Simply put, WordPress theme frameworks make web design efficient through a parent and a child theme. The parent holds all of the functionalities of your theme while you can add custom styling to the child without affecting these important features. Inversely, if you are performing an update on the parent theme, the child theme will not be altered. Nowadays, the web dev world offers other frameworks than the parent-child type. You can also choose a standalone theme with advanced feature sets and API, or you can opt for plugins that are compatible with your default theme.

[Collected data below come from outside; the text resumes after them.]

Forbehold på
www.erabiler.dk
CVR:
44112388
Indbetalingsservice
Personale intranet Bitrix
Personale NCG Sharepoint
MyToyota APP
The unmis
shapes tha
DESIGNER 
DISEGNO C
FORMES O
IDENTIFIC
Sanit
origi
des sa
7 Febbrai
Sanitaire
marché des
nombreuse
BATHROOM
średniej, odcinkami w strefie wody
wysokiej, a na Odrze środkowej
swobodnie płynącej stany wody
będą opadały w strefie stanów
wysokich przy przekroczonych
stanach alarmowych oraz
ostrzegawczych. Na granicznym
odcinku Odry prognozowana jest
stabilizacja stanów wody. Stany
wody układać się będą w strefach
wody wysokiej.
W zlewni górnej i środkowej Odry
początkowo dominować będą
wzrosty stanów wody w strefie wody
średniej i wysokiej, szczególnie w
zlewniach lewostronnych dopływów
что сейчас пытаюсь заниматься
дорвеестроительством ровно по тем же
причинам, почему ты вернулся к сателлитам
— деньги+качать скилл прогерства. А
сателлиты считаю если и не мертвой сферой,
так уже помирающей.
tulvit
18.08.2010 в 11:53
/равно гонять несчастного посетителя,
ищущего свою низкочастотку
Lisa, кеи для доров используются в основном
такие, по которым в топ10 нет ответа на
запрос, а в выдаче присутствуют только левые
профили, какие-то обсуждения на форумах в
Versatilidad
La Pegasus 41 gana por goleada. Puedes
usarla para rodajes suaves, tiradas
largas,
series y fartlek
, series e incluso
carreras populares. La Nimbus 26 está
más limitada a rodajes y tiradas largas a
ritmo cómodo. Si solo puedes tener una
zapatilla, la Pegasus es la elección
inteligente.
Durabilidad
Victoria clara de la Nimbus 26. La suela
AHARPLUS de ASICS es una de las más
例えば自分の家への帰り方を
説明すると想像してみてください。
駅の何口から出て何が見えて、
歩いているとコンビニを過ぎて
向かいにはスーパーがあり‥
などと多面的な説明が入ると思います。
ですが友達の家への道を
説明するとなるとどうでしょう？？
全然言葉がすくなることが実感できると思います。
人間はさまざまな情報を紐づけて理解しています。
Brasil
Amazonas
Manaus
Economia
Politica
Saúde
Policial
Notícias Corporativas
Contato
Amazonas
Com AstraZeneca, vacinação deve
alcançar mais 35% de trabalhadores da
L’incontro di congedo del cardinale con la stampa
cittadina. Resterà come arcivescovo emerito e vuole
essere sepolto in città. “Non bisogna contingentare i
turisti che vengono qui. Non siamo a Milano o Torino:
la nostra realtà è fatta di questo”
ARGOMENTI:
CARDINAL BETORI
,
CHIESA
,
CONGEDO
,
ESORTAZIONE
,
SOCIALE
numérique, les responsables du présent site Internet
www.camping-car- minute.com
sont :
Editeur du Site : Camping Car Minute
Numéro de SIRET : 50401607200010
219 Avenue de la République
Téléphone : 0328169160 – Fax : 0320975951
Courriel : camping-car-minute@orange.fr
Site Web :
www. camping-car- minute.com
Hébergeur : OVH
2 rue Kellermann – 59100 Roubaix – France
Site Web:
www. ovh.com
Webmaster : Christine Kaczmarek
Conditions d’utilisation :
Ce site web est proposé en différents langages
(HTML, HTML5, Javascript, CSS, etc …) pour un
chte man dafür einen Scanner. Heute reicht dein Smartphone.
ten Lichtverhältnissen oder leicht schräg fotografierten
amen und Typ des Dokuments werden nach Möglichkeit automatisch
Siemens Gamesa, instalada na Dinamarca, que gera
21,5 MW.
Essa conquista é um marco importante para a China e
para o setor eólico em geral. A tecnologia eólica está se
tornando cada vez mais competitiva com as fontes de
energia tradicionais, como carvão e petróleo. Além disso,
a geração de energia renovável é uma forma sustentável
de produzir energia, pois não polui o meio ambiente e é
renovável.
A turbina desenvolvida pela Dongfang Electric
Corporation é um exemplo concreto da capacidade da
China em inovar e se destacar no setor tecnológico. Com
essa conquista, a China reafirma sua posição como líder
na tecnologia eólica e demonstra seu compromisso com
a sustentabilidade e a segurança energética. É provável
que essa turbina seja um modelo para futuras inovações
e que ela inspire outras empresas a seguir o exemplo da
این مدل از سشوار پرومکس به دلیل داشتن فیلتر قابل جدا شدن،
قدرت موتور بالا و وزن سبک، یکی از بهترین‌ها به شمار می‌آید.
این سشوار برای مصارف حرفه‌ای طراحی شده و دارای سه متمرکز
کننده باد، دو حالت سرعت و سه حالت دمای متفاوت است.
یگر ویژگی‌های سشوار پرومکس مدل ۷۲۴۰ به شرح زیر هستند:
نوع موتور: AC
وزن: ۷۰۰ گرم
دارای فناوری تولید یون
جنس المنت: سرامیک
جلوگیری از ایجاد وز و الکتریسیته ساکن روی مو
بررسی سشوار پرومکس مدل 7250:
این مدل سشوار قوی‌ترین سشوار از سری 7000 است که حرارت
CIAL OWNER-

Developers are using frameworks because it accelerates the whole design process. Because of the functionalities and customization options in the package, they no longer have to code every single thing so it is great if you want to boost your website but you do not know jack squat about coding.
Community and developer support
The most popular frameworks, especially the paid ones, have incredible theme developers and community behind them. If you are just beginning and you need a crash course on how to use it or you simply want to learn more about coding to optimize your framework, choosing a theme with a huge community will be an advantage.
Functionalities are all set and ready to use
Your website will be viewed on different devices, and you will need to input a separate code for your site to work properly on each one. Having a theme framework packed with built-in widgets and other user experience-optimization features lets you efficiently accommodate visitors in every device without the trouble of repeating the dirty work.
Efficient development process
If you want your site/s to go live in the soonest possible but you do not have the time to do hands-on work, much less learn it, having a feature-packed theme framework will do the trick.
You can never go wrong with popular frameworks here. Good frameworks contain well-written features that all adhere to the WordPress coding standards. One way to guarantee a premium quality framework is to hear from the users themselves.
Your knowledge about anything website will certainly improve over time so having a flexible framework that allows you to perform upgrades effortlessly is of prime consideration. This flexibility comes in the form of options screens and application program interface (API).
You NEED to sit down and read up
To maximize the theme framework you purchased with your hard-earned money, you have to learn to operate it according to your needs, and that means you have to start with the ABC’s. Learning the basics alone can take a lot of time.
Though this may not affect you or your website that much, some theme frameworks are bursting at the seams with functionalities and badly-written code that you might not even need in the first place. This unnecessary baggage can take a toll on your server.
Limited customization options
Frameworks often have limitations, and if you do not know how to override updates, you might depend on the developer to execute necessary changes. This can be frustrating especially when using free frameworks as they are rarely updated for lack of funding.
Premium frameworks are usually offered in subscription basis so you might have to shell out every year to keep it. It can be daunting if you are only using it on a personal website where you do not generate any revenue.
Before taking the leap, it is important to know if your purchase will fit your budget and your site’s needs. Before clicking subscribe, make sure you have already factored in the following:
• Cost – does it fit your budget?
• Interface – Are the settings easy to understand and use?
• Functionalities – What features do I need for my website?
• Skill requirement – How much coding do I have to learn to make this work?
• Flexibility – Will it allow me to make significant changes in the future?
• Customization options – How hard would it be to make changes myself?
• Support – Can I ask someone (or few) for help?